The suggestion that ₦244 billion of this allocation is earmarked solely for personnel costs is factually incorrect.

During budget preparation, where agencies do not submit complete internal economic breakdowns at the point of upload, allocations may temporarily appear under the Personnel Cost heading as a technical placeholder. This is a recognised procedural convention pending detailed submissions, legislative adjustments, and approved reallocations during budget execution.

This technical presentation must not be confused with spending intent.

With respect to capital expenditure, the ₦2.70 billion cited in public commentary reflects the National Assembly-approved rephrasing of capital votes in the 2025 budget, with approximately 70 per cent rolled into the 2026 fiscal year.

This was a legislative decision regarding the timing and sequencing of appropriations and does not indicate a lack of development projects.

Indeed, project schedules attached to the same budget documents show multiple ongoing interventions across the North East, including agricultural support programmes, food security initiatives, orphanage construction and rehabilitation, IDP camp reconstruction, boreholes, security logistics, and constituency-level development projects. Selective reading of a single budget line while ignoring accompanying schedules is not analysis—it is a distortion.

Personnel costs within a development commission are neither unusual nor improper.

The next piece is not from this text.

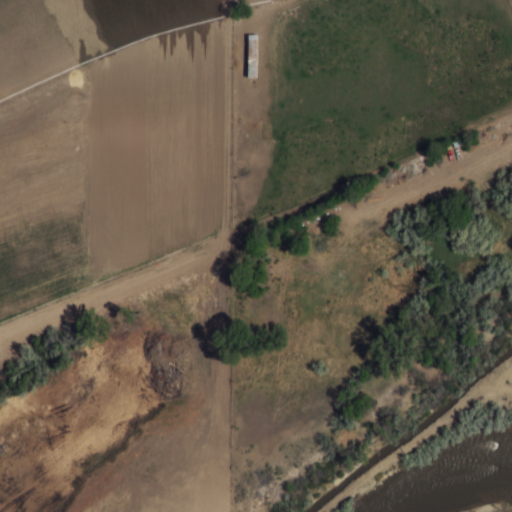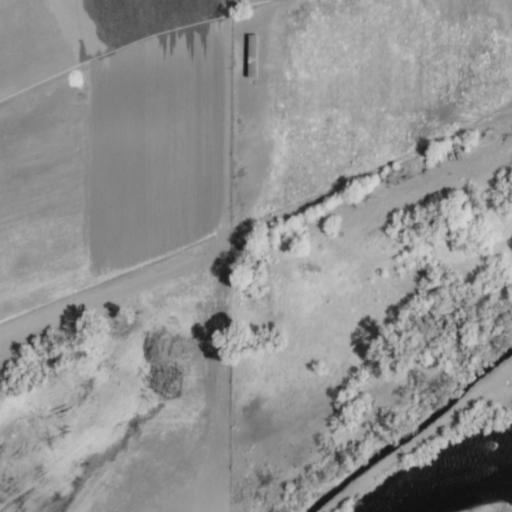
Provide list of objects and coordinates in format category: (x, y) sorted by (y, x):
river: (456, 482)
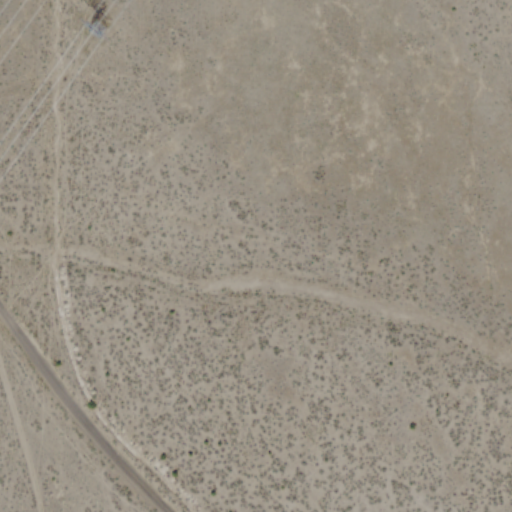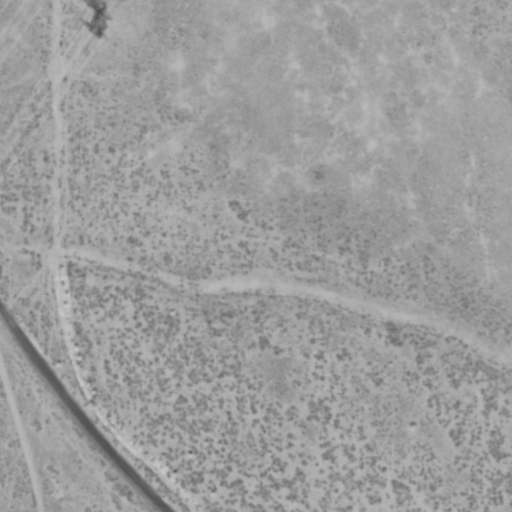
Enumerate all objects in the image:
power tower: (100, 36)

They fund engineers, procurement officers, project managers, monitoring and evaluation teams, and fiduciary oversight required to design, supervise, and deliver projects effectively. No development institution executes its mandate without institutional capacity.

The NEDC operates within well-defined accountability frameworks, including the MTEF, annual Appropriation Acts, National Assembly oversight, quarterly budget performance reporting, and statutory audits. Genuine public scrutiny is welcome and encouraged, but it must be informed by an understanding of how the budget system works.

The claim that the NEDC exists merely to pay salaries is unfounded. It conflates technical budget presentation with actual expenditure intent, ignores legislative appropriation dynamics, and disregards project-level evidence already embedded in official documents.

The Budget Office urges commentators and members of the public to engage responsibly with fiscal information. Misinformation does not serve accountability, and ignorance of the budget process should not be weaponised as public commentary.